> **YOUR OBJECTIVE**: Of the lines below, report only those that contain "months".

===== INFORMATION GIVEN

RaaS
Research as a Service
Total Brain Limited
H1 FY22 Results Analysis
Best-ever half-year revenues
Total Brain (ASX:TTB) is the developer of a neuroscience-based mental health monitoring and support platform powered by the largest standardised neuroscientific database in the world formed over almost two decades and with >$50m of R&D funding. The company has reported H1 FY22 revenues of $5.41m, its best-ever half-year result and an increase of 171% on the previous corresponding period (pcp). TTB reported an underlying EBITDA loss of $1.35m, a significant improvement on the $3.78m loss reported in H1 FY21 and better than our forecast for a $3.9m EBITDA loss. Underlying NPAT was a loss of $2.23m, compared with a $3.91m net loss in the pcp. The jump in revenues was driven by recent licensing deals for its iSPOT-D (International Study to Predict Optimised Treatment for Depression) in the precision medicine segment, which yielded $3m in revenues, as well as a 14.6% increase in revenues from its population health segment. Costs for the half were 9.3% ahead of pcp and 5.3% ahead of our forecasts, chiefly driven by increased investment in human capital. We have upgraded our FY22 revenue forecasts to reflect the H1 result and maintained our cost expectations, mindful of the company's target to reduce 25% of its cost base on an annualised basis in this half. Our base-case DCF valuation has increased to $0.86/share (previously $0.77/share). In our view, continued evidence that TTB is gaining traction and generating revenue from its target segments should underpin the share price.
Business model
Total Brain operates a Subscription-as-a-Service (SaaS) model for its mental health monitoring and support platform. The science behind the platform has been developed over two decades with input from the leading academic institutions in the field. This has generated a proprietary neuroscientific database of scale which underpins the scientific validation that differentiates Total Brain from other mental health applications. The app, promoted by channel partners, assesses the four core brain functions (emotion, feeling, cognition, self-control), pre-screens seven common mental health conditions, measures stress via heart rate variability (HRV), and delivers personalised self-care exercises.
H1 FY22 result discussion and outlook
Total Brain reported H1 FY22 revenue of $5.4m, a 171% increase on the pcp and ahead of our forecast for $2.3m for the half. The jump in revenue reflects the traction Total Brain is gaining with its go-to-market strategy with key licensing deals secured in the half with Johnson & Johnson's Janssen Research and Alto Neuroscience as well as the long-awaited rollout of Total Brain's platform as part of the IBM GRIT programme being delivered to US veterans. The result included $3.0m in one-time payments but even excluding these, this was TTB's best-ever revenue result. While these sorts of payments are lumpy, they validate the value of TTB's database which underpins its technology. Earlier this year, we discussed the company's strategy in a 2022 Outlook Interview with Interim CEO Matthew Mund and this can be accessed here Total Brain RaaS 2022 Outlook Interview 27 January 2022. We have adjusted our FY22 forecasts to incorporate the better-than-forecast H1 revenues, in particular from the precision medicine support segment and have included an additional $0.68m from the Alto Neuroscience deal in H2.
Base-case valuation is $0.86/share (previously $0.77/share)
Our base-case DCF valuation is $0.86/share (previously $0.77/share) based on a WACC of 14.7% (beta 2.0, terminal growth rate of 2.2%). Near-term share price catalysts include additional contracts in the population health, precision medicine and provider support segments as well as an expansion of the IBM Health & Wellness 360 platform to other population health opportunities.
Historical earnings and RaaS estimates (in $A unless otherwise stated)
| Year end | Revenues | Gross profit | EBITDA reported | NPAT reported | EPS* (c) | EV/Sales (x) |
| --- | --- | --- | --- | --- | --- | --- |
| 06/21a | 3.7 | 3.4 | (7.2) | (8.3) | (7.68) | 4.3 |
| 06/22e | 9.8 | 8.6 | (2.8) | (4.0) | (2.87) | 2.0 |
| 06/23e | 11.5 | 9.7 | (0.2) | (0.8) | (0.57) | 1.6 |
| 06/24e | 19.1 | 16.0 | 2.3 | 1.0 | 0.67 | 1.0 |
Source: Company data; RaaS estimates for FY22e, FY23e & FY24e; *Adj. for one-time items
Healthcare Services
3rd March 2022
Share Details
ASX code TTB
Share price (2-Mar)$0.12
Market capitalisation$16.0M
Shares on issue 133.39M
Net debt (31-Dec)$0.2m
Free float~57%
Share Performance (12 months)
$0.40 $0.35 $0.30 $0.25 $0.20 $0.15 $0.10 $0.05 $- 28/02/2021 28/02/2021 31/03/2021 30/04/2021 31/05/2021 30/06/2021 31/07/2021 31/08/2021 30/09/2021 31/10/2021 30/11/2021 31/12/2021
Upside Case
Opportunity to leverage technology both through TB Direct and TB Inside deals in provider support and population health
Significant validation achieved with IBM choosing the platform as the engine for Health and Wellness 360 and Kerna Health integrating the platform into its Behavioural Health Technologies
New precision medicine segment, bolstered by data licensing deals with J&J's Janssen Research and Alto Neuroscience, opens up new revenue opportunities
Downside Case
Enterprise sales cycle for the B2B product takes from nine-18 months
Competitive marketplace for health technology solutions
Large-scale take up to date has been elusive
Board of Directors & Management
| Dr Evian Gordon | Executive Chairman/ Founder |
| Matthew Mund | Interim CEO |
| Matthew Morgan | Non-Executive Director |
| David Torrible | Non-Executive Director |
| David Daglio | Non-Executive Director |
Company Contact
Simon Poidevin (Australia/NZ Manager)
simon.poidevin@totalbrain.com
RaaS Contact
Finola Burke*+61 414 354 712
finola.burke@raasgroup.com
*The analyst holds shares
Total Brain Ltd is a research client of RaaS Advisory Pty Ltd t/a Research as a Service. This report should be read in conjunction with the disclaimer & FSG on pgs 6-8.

==========

> **WRITTEN REPLY**:
Share Performance (12 months)
Enterprise sales cycle for the B2B product takes from nine-18 months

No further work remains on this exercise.